Il veut garder les niches comme un outil incitatif pour la très grande majorité des contribuables, mais en limiter l’usage pour les moins aisés. D’une certaine manière, il maintient les niches pour autant qu’on n’en ait ni le besoin ni l’usage ! Car évidemment les niches sont utilisées principalement par ceux qui ont les moyens de consacrer de l’argent aux dépenses qui y ouvrent droit. Et il augmenterait ainsi l’impôt de la classe moyenne supérieure. Le président Macron n’a pas tardé d’ailleurs à le remettre en place : « Le débat oui, mais la ligne ce n’est pas d’augmentation d’impôts » aurait-il dit à son ministre. Profitons donc au moins du débat pour souligner que la suppression des niches peut être une bonne idée à l’unique condition d’aller au bout de cette logique et d’adopter une flat tax.
Depuis l’imposition des revenus de 2013, l’avantage en impôt procuré par certains avantages fiscaux est limité, pour un même foyer fiscal, à 10 000 € par an. Sont concernées notamment les déductions pour investissements immobiliers Malraux ou neufs de Robien à Dufflot-Pinel, dans l’immobilier de loisir ou para-hôtelier, dans certains investissements Outre Mer, au titre des souscription au capital de certaines sociétés telles que SOFICA, FCPI, FIP, SOFIPECHE, ou encore pour les crédits d’impôt pour la transition énergétique, la garde d’enfant, l’emploi d’un salarié à domicile, des investissements forestiers… D’autres niches bénéficient d’un plafond de 18 000 € ( par exemple pour l’Outre Mer, le cinéma ou la réduction d’impôt « Pinel » acquise au titre des investissements réalisés outre-mer à compter du 1er septembre 2014) au titre d’une même année. Les autres niches ne sont pas plafonnées.

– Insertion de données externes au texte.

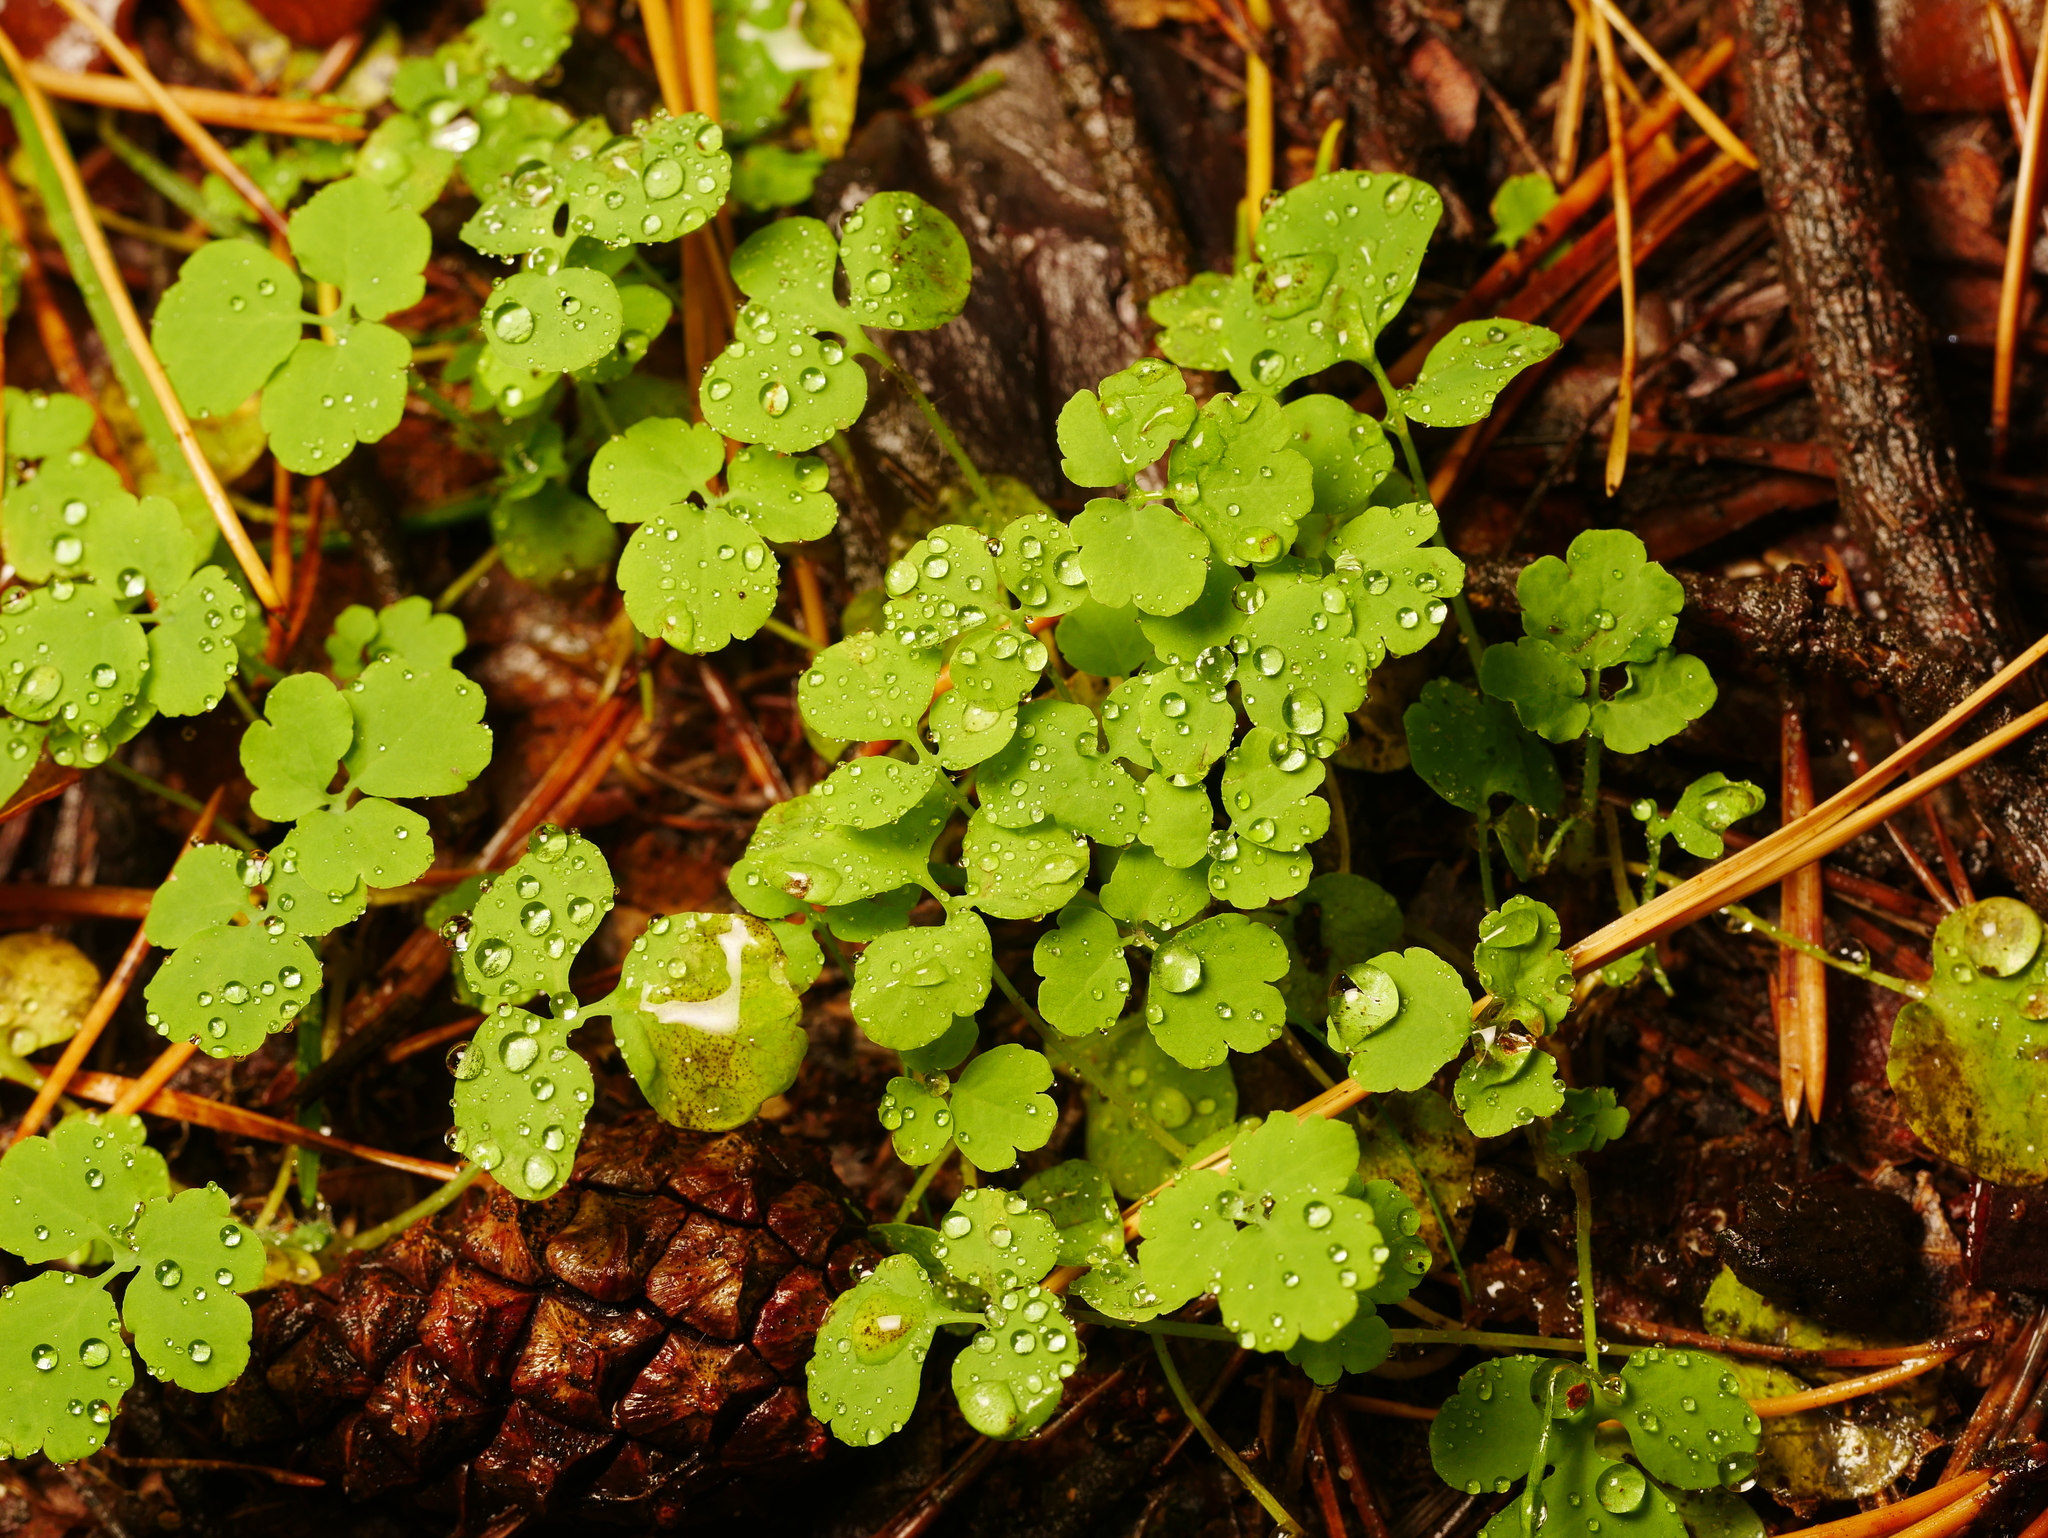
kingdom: Plantae
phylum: Tracheophyta
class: Magnoliopsida
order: Ranunculales
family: Papaveraceae
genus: Chelidonium
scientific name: Chelidonium majus
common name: Greater celandine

Le ministre prétend qu’il n’a en tête qu’un souci de justice fiscale. Mais s’il veut contribuer à la justice fiscale, il faut qu’il aille au bout de sa logique et qu’il supprime toutes les niches. Car chacune d’elle est une discrimination de plus, un avantage donné aux uns au détriment des autres. Et ce serait encore plus vrai si ces niches étaient réservées à quelques-uns en fonction de leur revenu. Ce serait en fait un moyen d’augmenter encore, de manière dissimulée, la progressivité de l’impôt sur le revenu qui est déjà très forte.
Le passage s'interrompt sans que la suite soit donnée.